Bill would ban computers from landfills

Bill would ban computers from landfills

Madison, Wis. — Wisconsin residents would lose their ability to send old computers and other household electronics to landfills in the state under legislation proposed by state Sen. Mark Miller of Monona.
Miller on Tuesday said he would introduce legislation similar to that he proposed in February, 2004, but with some changes to the original proposal. He expects broad legislative support for the new bill, which calls on producers to assume responsibility for safe disposal of electronics.
Current Wisconsin law allows the landfill disposal of personal electronic equipmement but not such disposal of business equipment.
Miller’s bill would ban all disposal one year after his law would be enacted. He anticipated turning in his proposal on Wednesday, after which it would follow the legislative committee process.
“Like many Wisconsin residents, I have an obsolute computer in my basement, and an old printer,” Miller said. “There is little opportunity to dispose of those responsibly. We know these products contain toxic materials that can threaten human health if landfilled.”
When opportunities do arise for residents to recycle old computers, they have increasingly taken advantage of them, noted Steve Brachman, a solid and hazardous waste specialize with the University of Wisconsin Extension in Milwaukee.
“There’s been quite a growth of interest in recycling,” said Brachman. “When people get a chance to recycle old equipment, they do so.”
Brachman added that Wisconsin is “in pretty good shape” in the computer recycling arena, but that some of the infrastructure to support more widespread recycling is not in place.
A “trigger mechanism” such as Miller’s proposed landfilling ban is often what it takes to push the market to develop the needed infrastructure, Brachman said.
Miller said the landfilling ban “would create additional markets and jobs for new electronic recycling enterprises by adding consumer electronics to the landfill ban.”
After seven years, the bill would ban the sale of certain electronic equipment containing toxins such as lead, mercury, cadmium and others.
Miller called such elements “highly toxic and pose enormous environmental and public health threats if not properly managed at the end of their useful lives,” he said. “Currently, taxpayers and local governments largely fund the management of this problem.”
Miller’s bill would transfer that responsibility to producers of the equipment. “This has the advantage that it does not create a new government program requiring new taxes. The cost of the program is born by the producers and consumers of these products. The Department of Natural Resources would assure that the proposed plans are sufficient.”
While old computers and computer monitors have been the main focus of recycling efforts, Brachman said the advent of high-definition televisions will create new challenges as people start to get rid of old-technology TVs. “We’re going to have an even bigger problem,” he said.
Earlier attempts to develop a federal plan to handle old electronic equipment were unsuccessful, despite support from producers such as Dell and HP. But Maine recently adopted a ban with legislation similar to what Wisconsin’s Miller is proposing. Maine’s law becomes effective in January, and its effects will be widely followed, said Neil Peters-Michaud, owner and CEO of Cascade Asset Management, a computer recycling business in Madison.

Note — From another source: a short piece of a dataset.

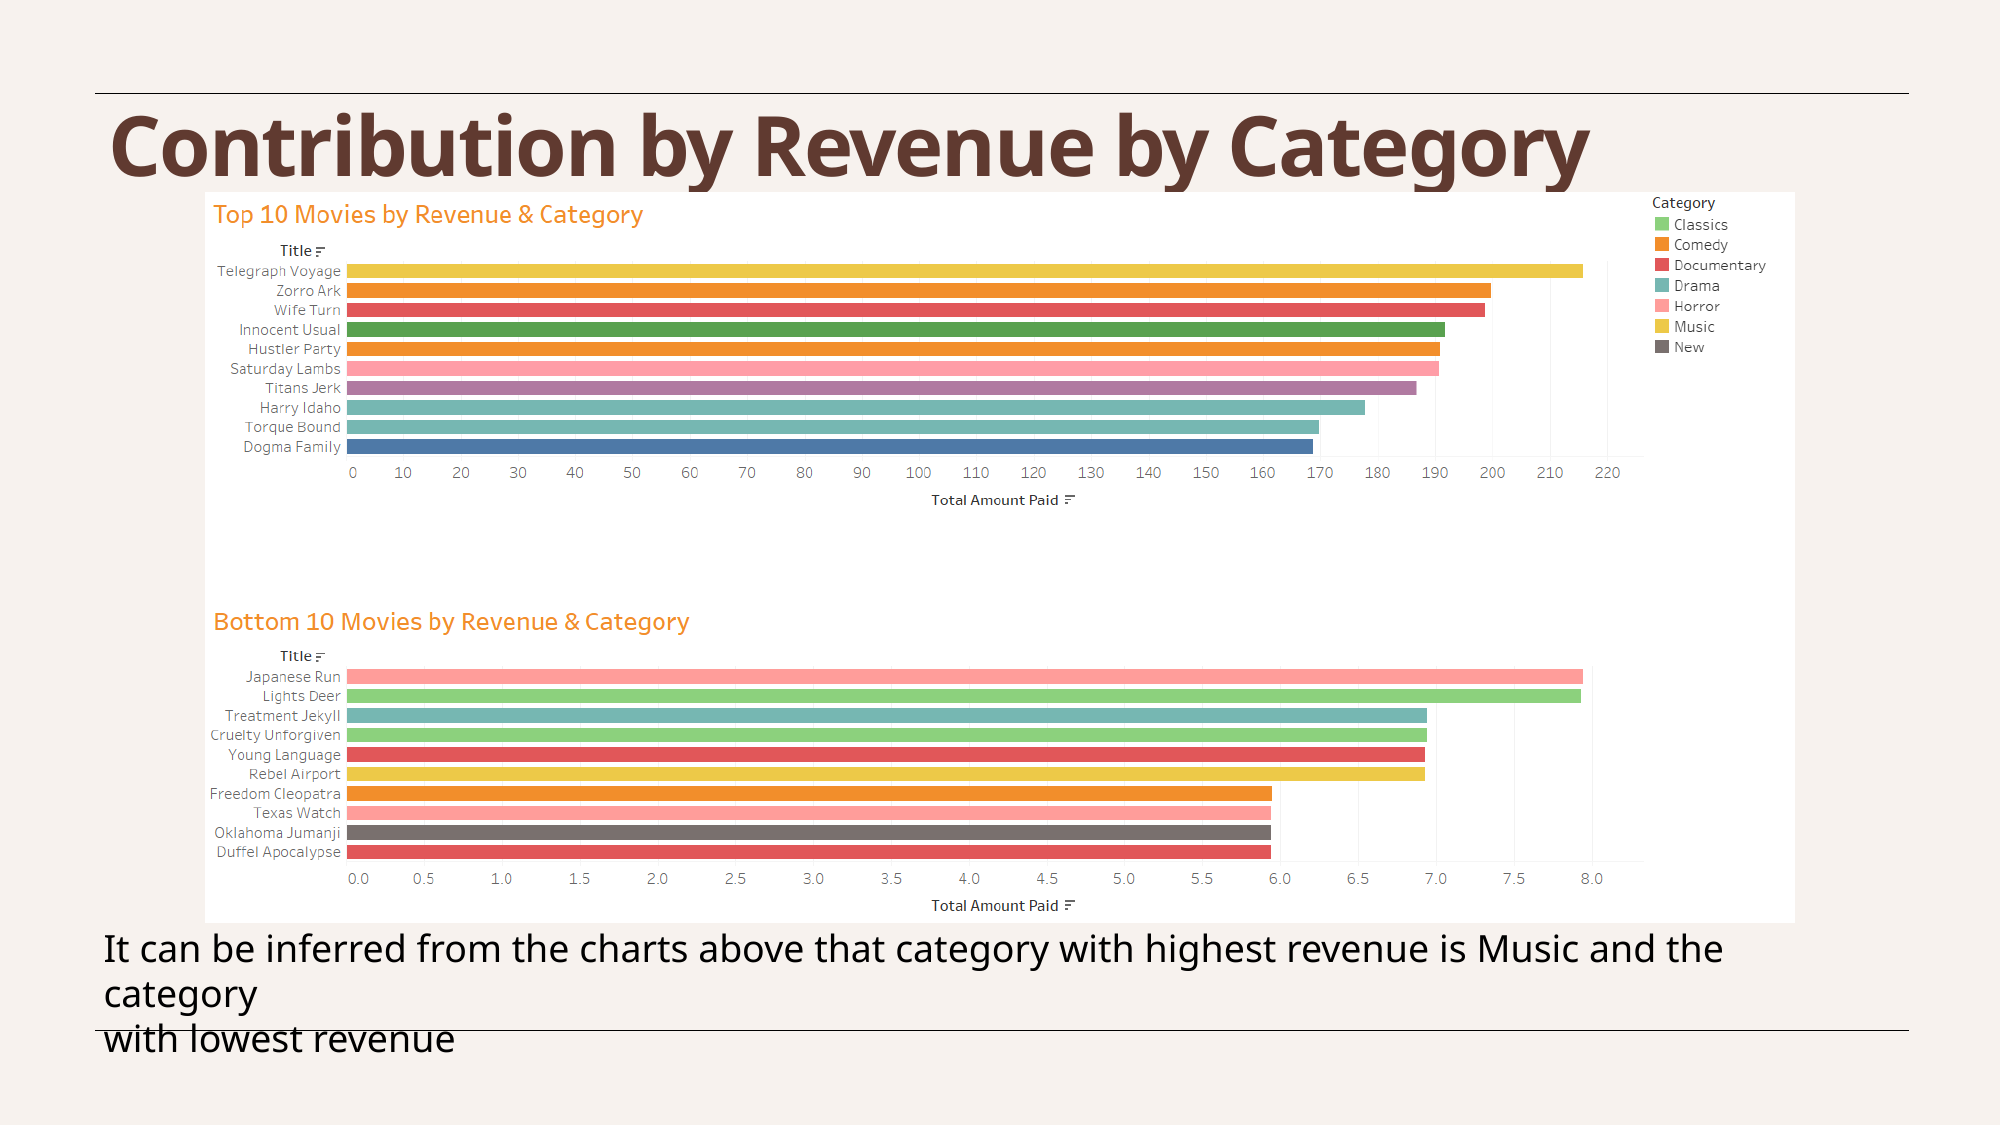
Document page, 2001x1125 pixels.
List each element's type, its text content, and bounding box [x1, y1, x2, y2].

But “it will be difficult to make this work on a state-by-state basis,” Peters-Michaud said. “A national program would create greater efficiencies.”
Peters-Michaud noted that European nations already have transferred disposal responsibility to producers.
While Peters-Michaud’s company and others like his primarily handle commercial electronics, he said the business and the electronics recycling industry could easily handle the addition units a landfilling ban would move to the recycling market.
Cascade Asset Management recently built a 32,000-square-foot facility on five acres of land, with that acreage giving the company the ability to expand the building to 100,000 square feet, said Peters-Michaud, who noted the company will host an open house in November.